TASKS TO COMPLETE ::
#1 Say whether each statement below agrees with the report on the pilot's negligence case, answering yes or no and quoting the deciding words of the report.
(a) The Court agreed with Mr. Kalia that a pilot's assent to the risks of flying does not extend to gross negligence in manufacturing aircraft.
(b) HAL argued that the Air Force should have noticed the defect in the aircraft while ascertaining its airworthiness.
(c) The Bench held that every mechanical error in an aircraft will invariably invite liability.
#2 Please answer these questions from the report on the pilot's negligence case.
(a) How did the Court describe HAL's submission that Mr. Kalia has no actionable claim?
(b) Under which article of the Constitution of India did Mr. Kalia place his right to work in a safe environment?
(c) What did the Court direct the Centre to consider?
#3 Extend the report on the pilot's negligence case, starting right after its final sentence.

DOCUMENT ::
◇ ◇ ◇

During the hearing, the Centre and HAL had argued that fighter pilots assent to the inherent risks of flying. This assent, they had averred, absolves the Government from any liability when an accident takes place. To this, Mr. Kalia had argued that this “assent” does not extend to acts of gross negligence in manufacturing of aircrafts through which the life of personnel is put in danger. With respect to this contention, the Court agreed with the Petitioner.
HAL had further contended that the Air Force ought to have noticed the defect in the aircraft involved in the crash while ascertaining its airworthiness. Further, it asserted that in the absence of a noticeable crack, no liability can be affixed upon HAL.
The Court, however, rejected HAL’s contentions and opined that HAL’s submission that Mr. Kalia has no actionable claim was “meritless and indefensible”. It further relied on the expert evidence which suggested that the cause of the crash was poor or inadequate workmanship during the maintenance operations of HAL, rendering it liable for negligence.
The Court went on to direct the Centre to consider the feasibility of keeping in place a policy to insure its pilots against the special risks they undertake in the discharge of their duties. It further observed that the premium paid and the insurance policy should be such as to indemnify the kind of injuries - both physical and mental- that pilots are likely to suffer, in such incidents.
Right to a safe working environment
The Court accepted Mr. Kalia’s contention that the Centre and HAL were under an obligation to take all reasonable steps to prevent manufacturing and technical snags. He had further contended that his right to work in a safe environment is an un-enumerated but integral component of the fundamental right to life and liberty under Article 21 of the Constitution of India.
Accepting the contention, the Bench thereby observed, “A soldier or an air warrior like the petitioner can be expected to be aware of the "normal" risks that he undertakes to accept in the course of a career that is removed from the ordinary. That assumption of risk at the same time raises the threshold bar on his employer and those assigned by the employer to maintain the standards in respect of the workplace and the technical equipment, which such officers and warriors have to handle and live with. The HAL's insistence of blamelessness and the stony silence maintained by the UOI in keeping the petitioner in the dark, and for its share of lapse in providing a safe workplace- with standard equipment, maintained to highest standard, are indefensible.”
Further, commenting on whether negligence in servicing of aircraft a risk incident to the activity that a pilot discharges as a member of the Air Force, the Bench observed, “A pilot is entitled to care and protection within the tenets of what is within the control of his or her employers, and the bare minimum that his or her employers are expected to ensure, and that is that the aircraft and the machinery they operate is not seriously compromised by sub-par maintenance or substandard maintenance. That is a risk that no pilot consents to implicitly as a function of her or his job description. This is not to say that every mechanical error in an aircraft or a machine will invariably invite liability or fault... A manufacturing defect or a defect attributable to less than standard maintenance, which is avoidable and compromises the strength of an aircraft however, is altogether different; it can give rise to liability and an actionable claim to damages.”

◇ ◇ ◇

SOURCE DATA ::
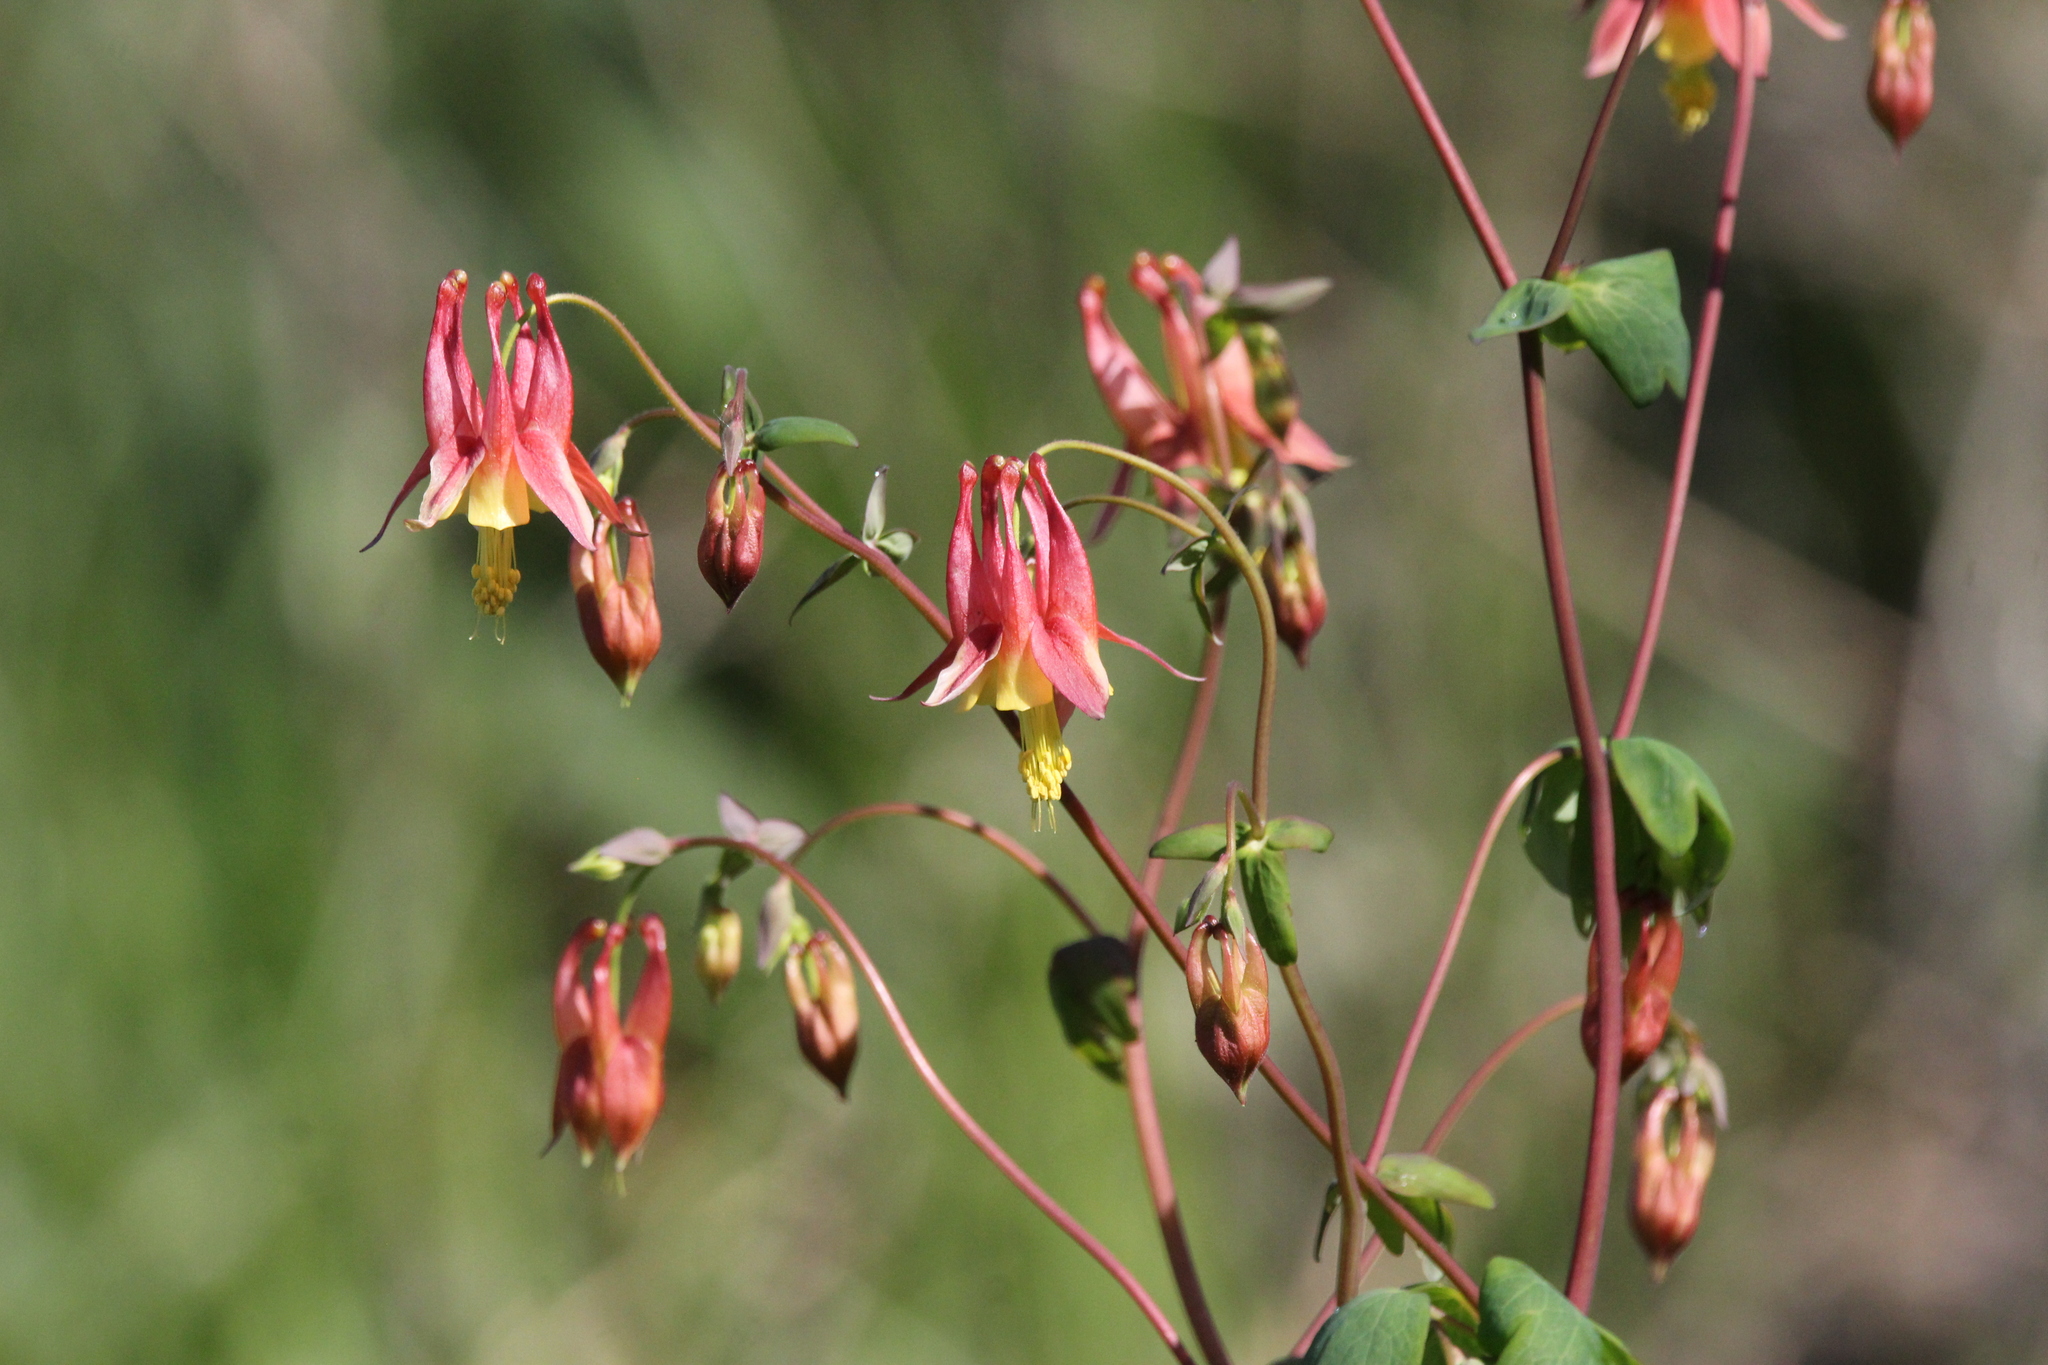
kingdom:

◇ ◇ ◇

ANSWERS FOR THE EXERCISE ::
#1
(a) Yes: "With respect to this contention, the Court agreed with the Petitioner."
(b) Yes: "HAL had further contended that the Air Force ought to have noticed the defect in the aircraft involved in the crash while ascertaining its airworthiness."
(c) No: "This is not to say that every mechanical error in an aircraft or a machine will invariably invite liability or fault"

#2
(a) As "meritless and indefensible."
(b) Article 21.
(c) The feasibility of keeping in place a policy to insure its pilots against the special risks they undertake in the discharge of their duties.

#3
Compensation in Writ Proceedings
On the question of compensation, the Apex Court referred to a long line of judgments which had held that Courts are not, in any way, restricted by the reliefs expressly mentioned under Article 32 of the Constitution of India, in case of violation of Fundamental Rights of an individual. It thereafter observed that laying a straightjacket formula for awarding compensation in Writ Proceedings would “either be obsolete or limiting”, as considerations in each case may be widely different from each other. The Court further opined that compensation in such cases is nearly synonymous with restitution, whereby the Court attempts to restore the position as it existed before the act causing such loss to be committed.
The Bench, at this point, rejected the reliance placed by HAL on precedents which lay down the proposition that where liability is not discernible clearly, the Courts should be circumspect and should abstain from directing compensation. It observed that the principle would not apply to the case at hand, as Mr. Kalia had used “all the professional skill and experience he had, to cause minimal damage to the aircraft, no damage to any others (as seen by the fact that he steered the plane’s course from a village) and maximum damage to himself.”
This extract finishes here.